Online services have to be reliable to succeed (with the possible exception of Twitter), and we’re incredibly proud of our reliability record. In our three year lifespan we’ve only had one significant outage, and even that only lasted a few hours.
However, you don’t maintain an exemplary reliability record by resting on your laurels. We’ve been cooking up a major overhaul of Crunch’s technical underpinnings for several months now, and last night we rolled it out.
The headline from a technical perspective is that we’ve moved from a dedicated static host to Amazon EC2. The main advantage of EC2 is that it is a fluid, scalable platform, so if we need more processing power to keep everything chugging along smoothly we can simply turn it up.
Our new infrastructure looks like this (although this is a little simplified) –
We now have two web servers and two app servers where before we had one of each (for those wondering, the web server is the part that displays all the user-facing stuff, and the app server is the part that does all the number-crunching), and we’ve made sure the work is split evenly between them with a load balancer.

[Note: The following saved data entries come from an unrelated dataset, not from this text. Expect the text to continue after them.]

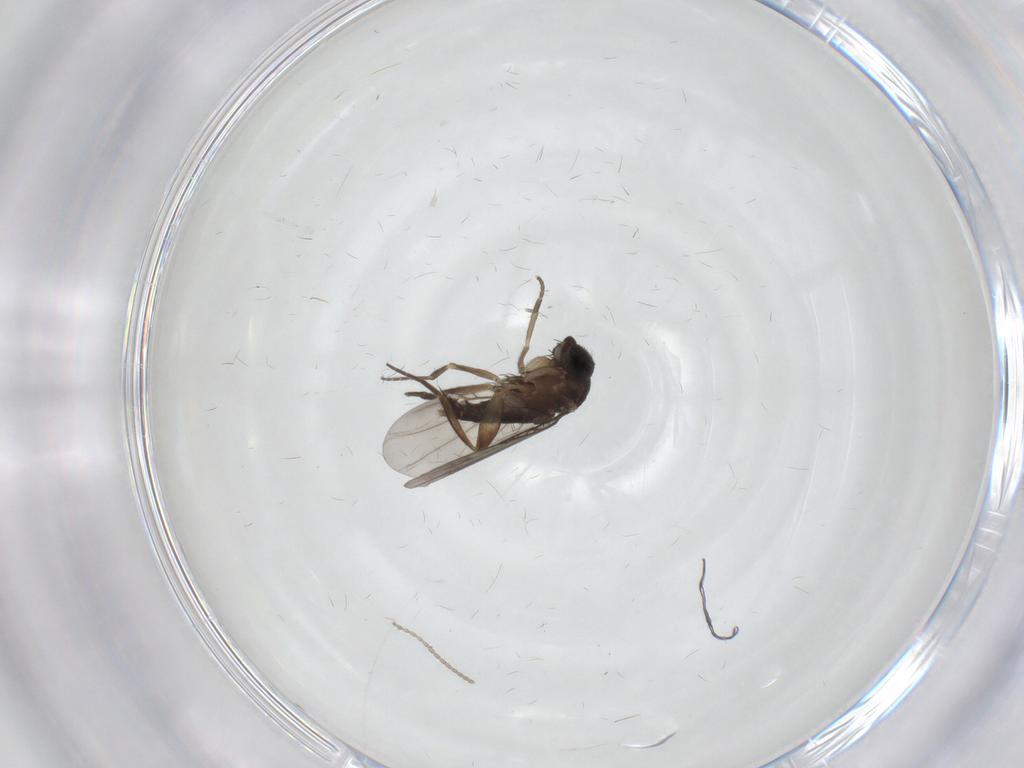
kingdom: Animalia
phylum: Arthropoda
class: Insecta
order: Diptera
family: Phoridae
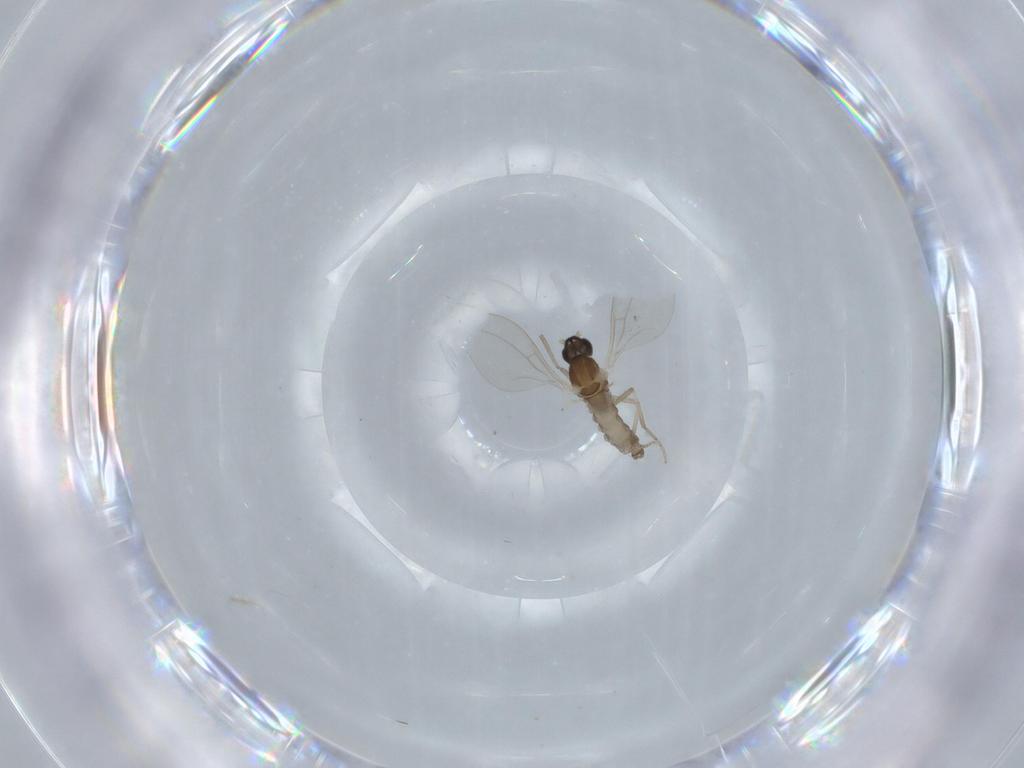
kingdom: Animalia
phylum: Arthropoda
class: Insecta
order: Diptera
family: Cecidomyiidae
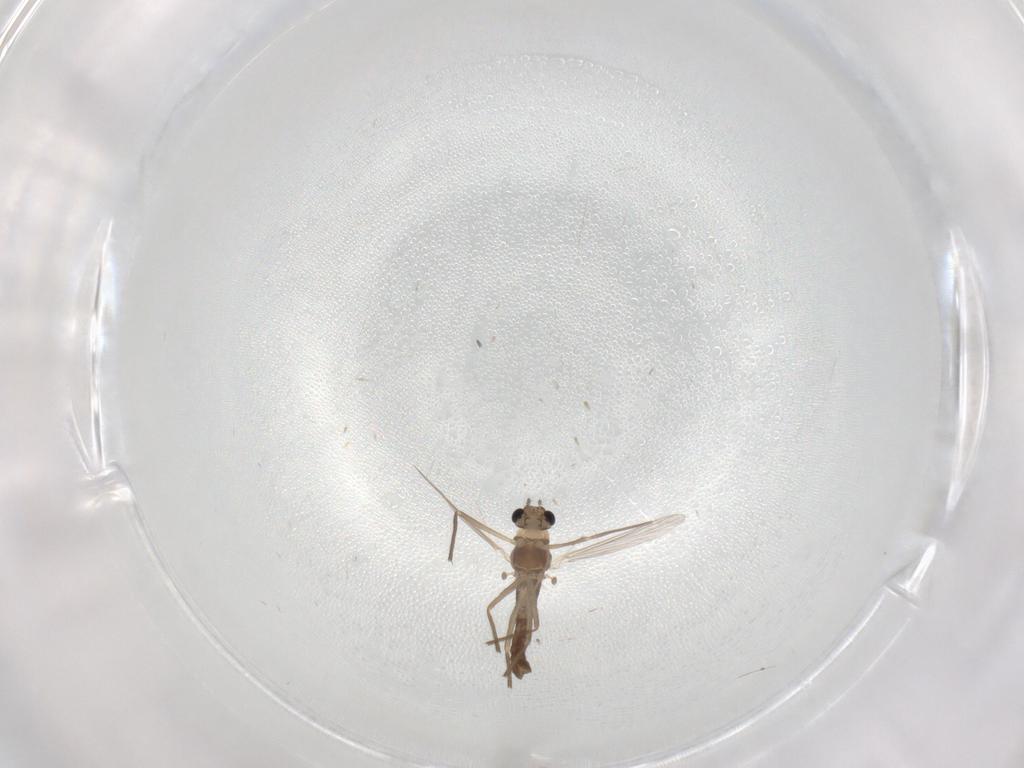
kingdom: Animalia
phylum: Arthropoda
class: Insecta
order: Diptera
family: Chironomidae
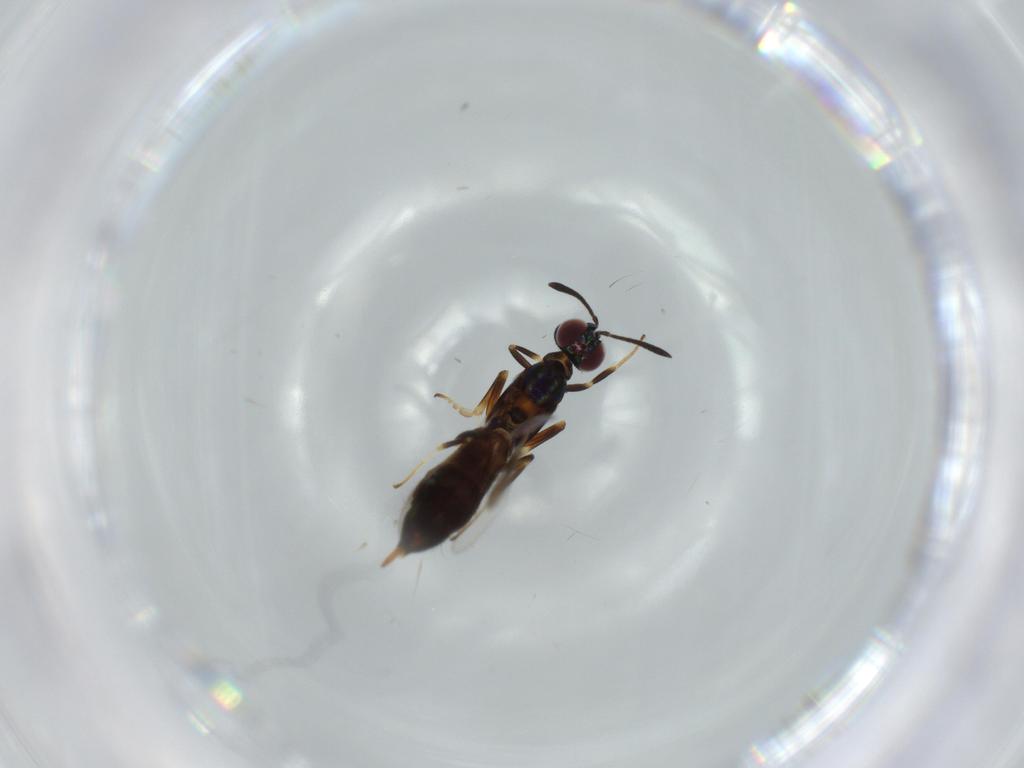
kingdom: Animalia
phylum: Arthropoda
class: Insecta
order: Hymenoptera
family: Eupelmidae
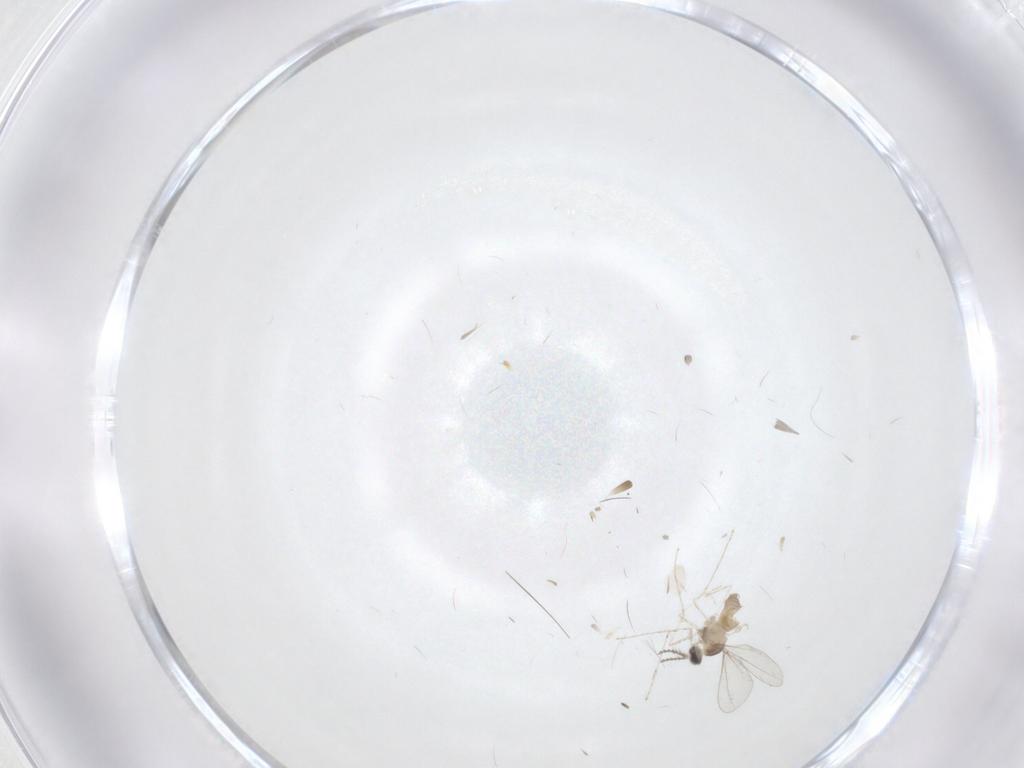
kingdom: Animalia
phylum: Arthropoda
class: Insecta
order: Diptera
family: Cecidomyiidae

We’ve also prepared third app and web servers ready for whenever they’re needed – although as our new infrastructure is several times more powerful than our previous setup we’re estimating they won’t be turned on for a while yet.
We’ve also brought in a clustered file server, which will be used to store all the documents Crunch generates (Interim accounts, tax returns etc.) and all the expense records uploaded through the web or Snap.
As well as our new scalable infrastructure we’re also introducing some new levels of redundancy. Our new system will snapshot and back up user data every five minutes within EC2, and we’re also replicating these backups with another secure host as part of our disaster recovery solution.
A little more technical information. All our hosting is located within the EU and complies with the EU Data Protection Directive (sometimes called the “EU Safe Harbour rules”), and our EC2 hosting is spread across multiple availability zones. This means that if one availability zone should suffer an outage (which happened on the East Coast of the US last year) our load will simply be distributed elsewhere.
From a user’s perspective there will be no change at all. Crunch will still work the same as it always has – with this upgrade we’re simply laying some sensible groundwork for future growth, and making our infrastructure a little more streamlined to make life easier for our technical team.